Informel au Maroc : un portrait alarmant dressé par une étude de la BAD
Une enquête récente menée conjointement par le ministère des Finances et la Banque africaine de développement (BAD) apporte un éclairage inédit sur le profil des travailleurs du secteur informel au Maroc. Cette étude, relayée par le quotidien *Al Ahdath Al Maghribia* dans son édition du 20 septembre 2024, met en lumière des données préoccupantes, tant sur le plan éducatif que socio-économique.
Premier constat : le niveau d’éducation des acteurs du secteur informel reste extrêmement bas. Moins de 15 % des entrepreneurs informels possèdent un diplôme universitaire ou de formation professionnelle. À l’opposé, 20 % de ces entrepreneurs n’ont jamais été scolarisés, tandis que 25 % d’entre eux n’ont atteint que le niveau primaire, et 40 % ont un niveau secondaire ou collégial. Cette situation se reflète directement sur leurs compétences entrepreneuriales, créant un manque crucial d’aptitudes nécessaires à une activité économique performante.
Ainsi, beaucoup d’entre eux se retrouvent piégés dans des activités à faible valeur ajoutée et à faible productivité. Ce déficit de compétences contribue à limiter les perspectives de croissance de ces entreprises informelles, accentuant la précarité de leur activité.
L’enquête révèle également une forte proportion de femmes et de jeunes parmi les travailleurs du secteur informel. Les femmes, souvent engagées dans des activités à faible productivité, généralement réalisées à domicile, sont surreprésentées dans l’informalité. Ce phénomène s’explique en partie par les difficultés rencontrées pour accéder au marché formel, ainsi que par la nature des emplois disponibles pour cette catégorie.
Par ailleurs, l’étude met en avant une corrélation entre l’âge des entrepreneurs et la probabilité de formalisation de leurs entreprises. Chaque année supplémentaire d’âge augmente de 2,5 % les chances pour un entrepreneur d’opérer dans le secteur formel. Ainsi, un entrepreneur de 35 ans a 28 % plus de chances d’avoir une entreprise formelle qu’un jeune entrepreneur de 25 ans. Ce constat souligne les obstacles supplémentaires auxquels sont confrontés les jeunes dans leur transition vers la formalité, renforçant ainsi leur ancrage dans l’économie informelle.

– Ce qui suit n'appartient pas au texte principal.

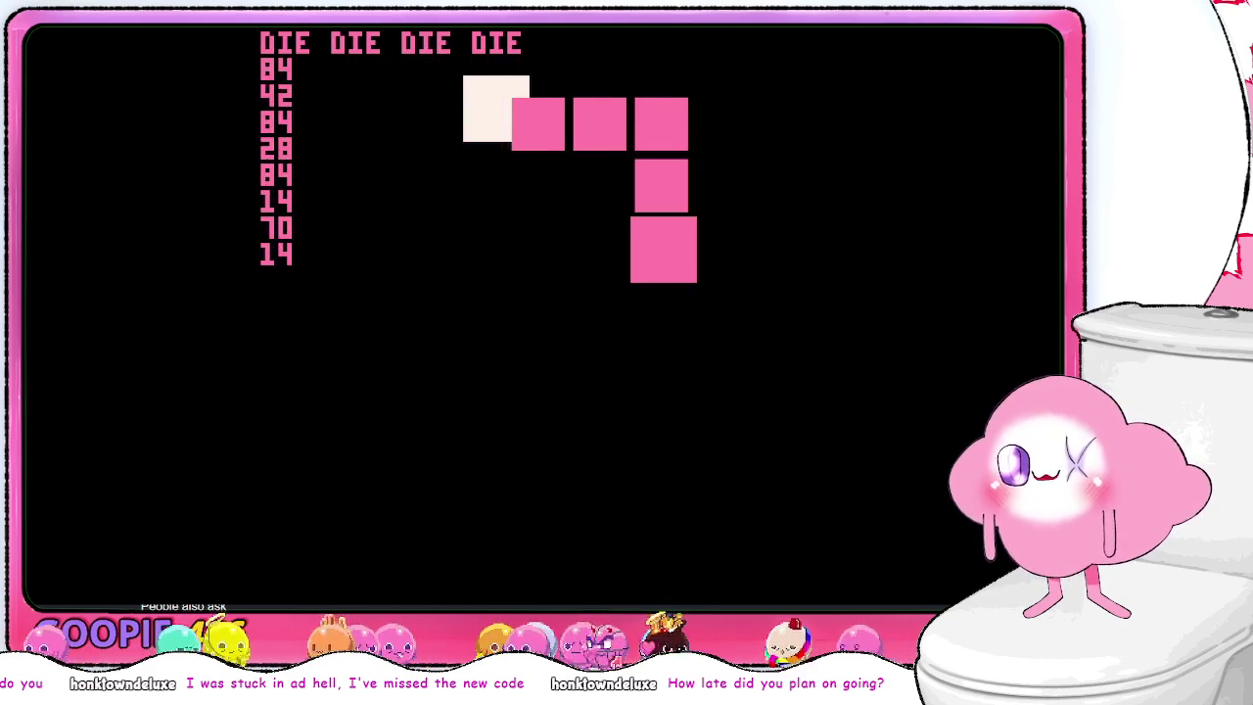
{"action": "key", "text": "Left"}
{"action": "key", "text": "Up"}
{"action": "key", "text": "Right"}
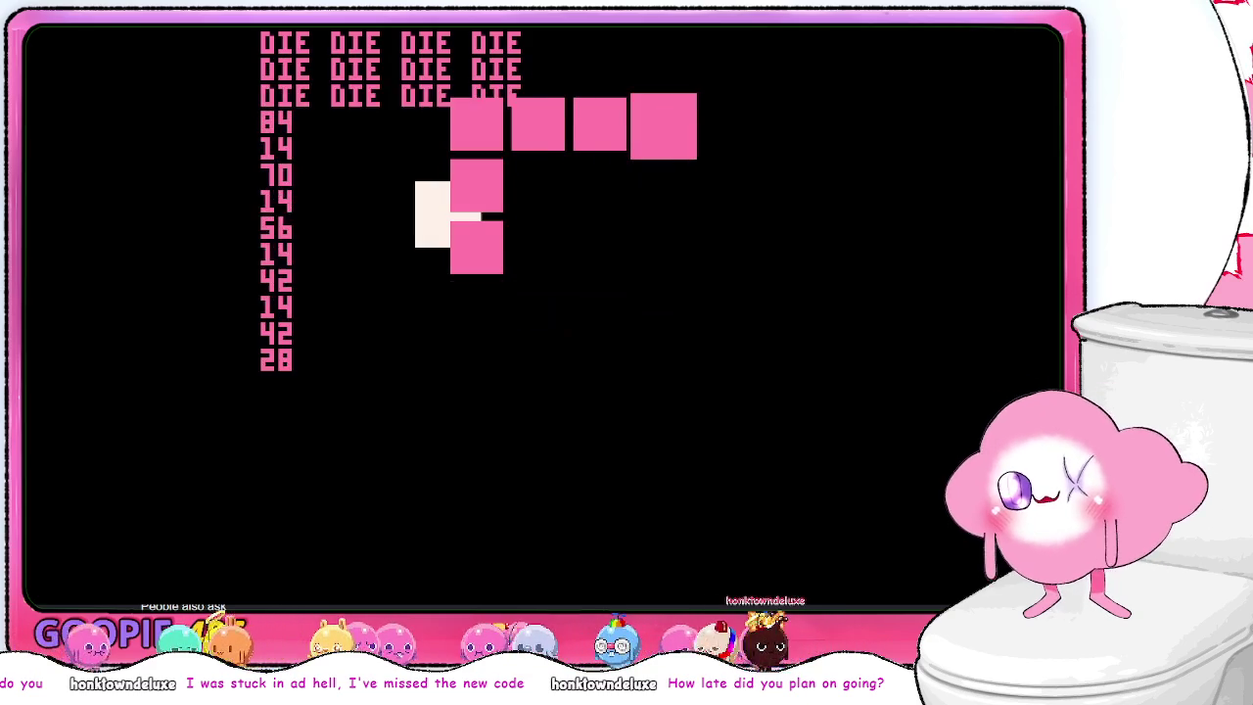
{"action": "key", "text": "Down"}
- Keep steering the snake to eat more food, growing the pink body into a long chain
{"action": "key", "text": "Left"}
{"action": "key", "text": "Down"}
{"action": "key", "text": "Right"}
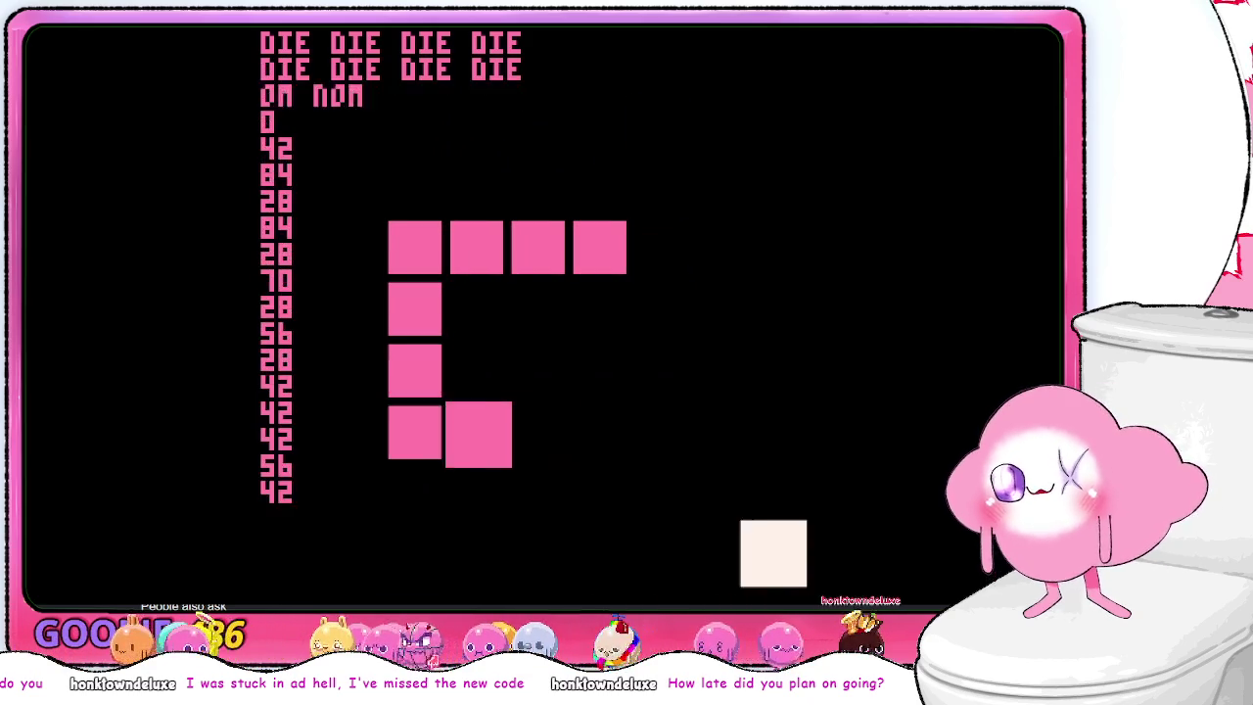
{"action": "key", "text": "Down"}
{"action": "key", "text": "Left"}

L’informalité est également plus prononcée dans les zones rurales et dans le secteur du commerce. Ces régions et secteurs, souvent moins structurés et moins régulés, offrent un terrain fertile pour le développement d’activités non déclarées, contribuant ainsi à la prolifération du secteur informel dans l’économie marocaine.
Parmi les principaux freins à la formalisation cités par les entrepreneurs, l’impôt sur le revenu (IR) arrive en tête. Près de la moitié des entrepreneurs informels considèrent la fiscalité comme une barrière majeure. À cela s’ajoutent l’instabilité économique de leurs activités et les lourdeurs administratives, des obstacles identifiés par plus du tiers des répondants. Enfin, les charges sociales et les réglementations imposées aux entreprises formelles sont perçues comme des contraintes dissuadant les travailleurs informels de régulariser leur activité.

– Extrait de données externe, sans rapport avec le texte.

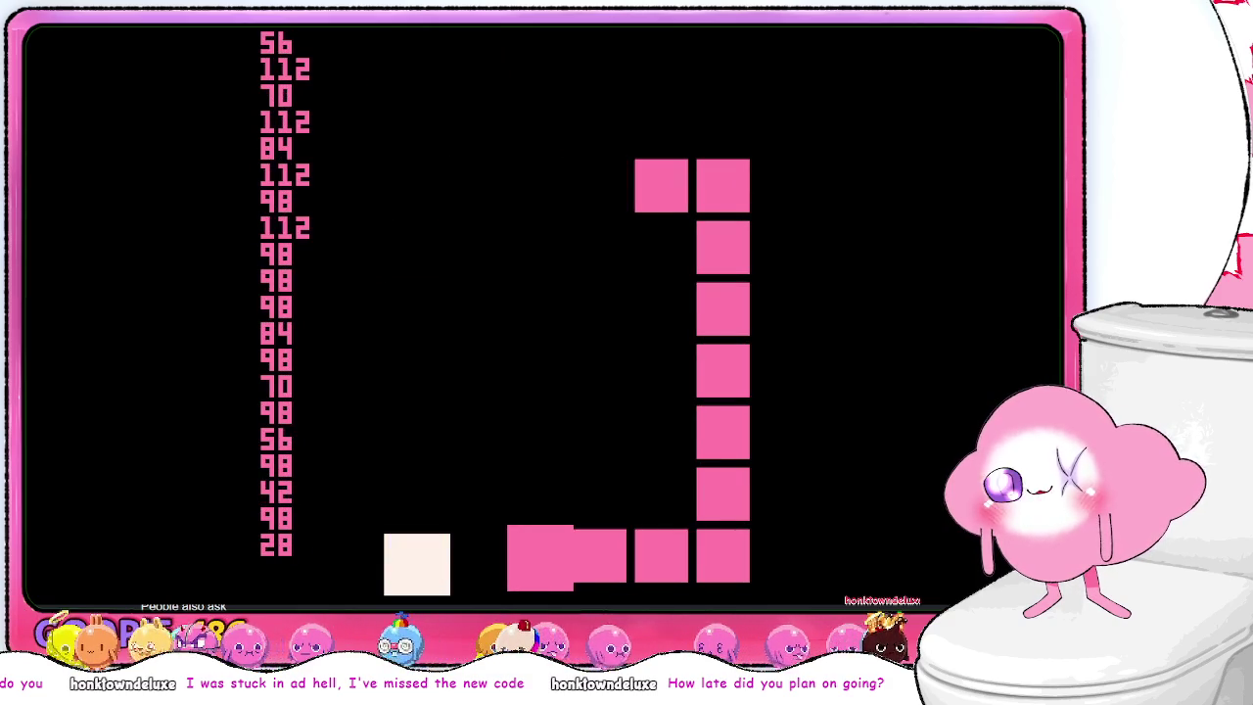
{"action": "key", "text": "Up"}
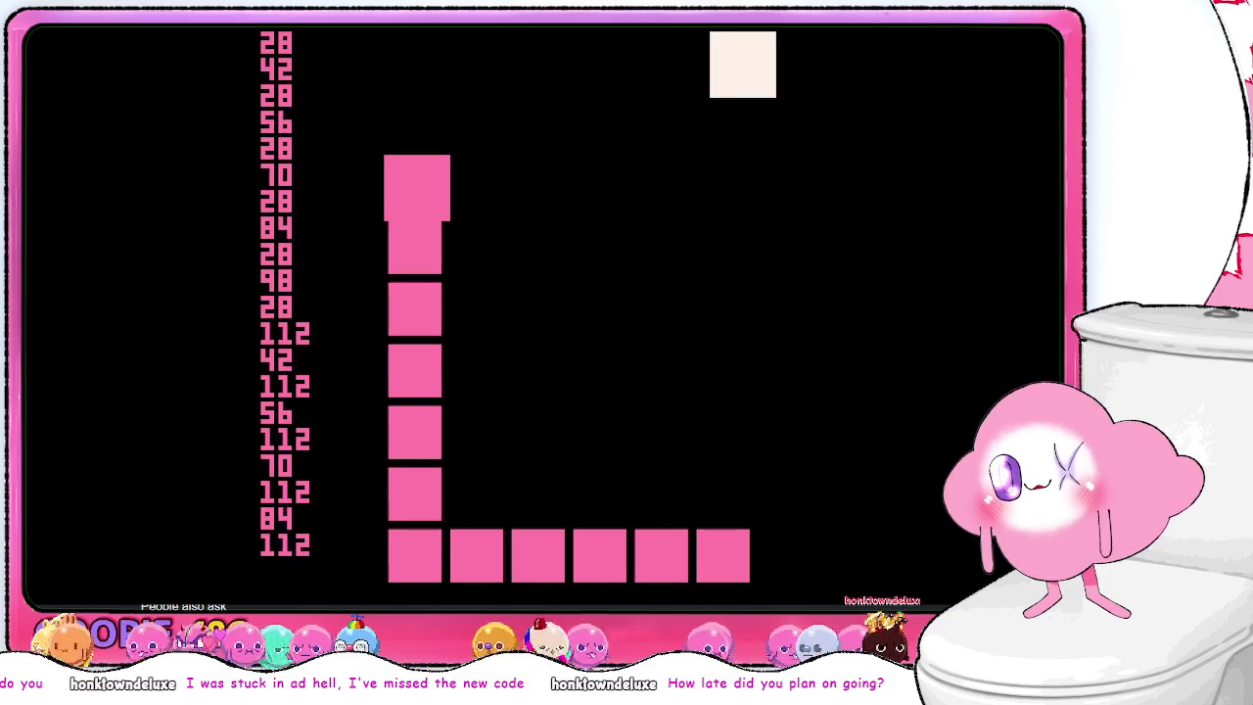
{"action": "key", "text": "Right"}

Les conclusions de cette enquête pointent du doigt l’ampleur du secteur informel au Maroc et les défis que cela pose pour le développement économique du pays. Si l’informalité permet à des millions de personnes de subsister, elle freine également la croissance économique en limitant la productivité et en restreignant les opportunités d’investissement et de développement à long terme.
Pour surmonter ce défi, il est crucial de mettre en place des politiques incitatives qui encouragent la formalisation, tout en allégeant les contraintes fiscales et administratives pesant sur les petites entreprises. Cela passe également par une meilleure inclusion des jeunes et des femmes dans l’économie formelle, à travers des programmes de formation adaptés et des initiatives favorisant l’accès à des emplois stables et productifs.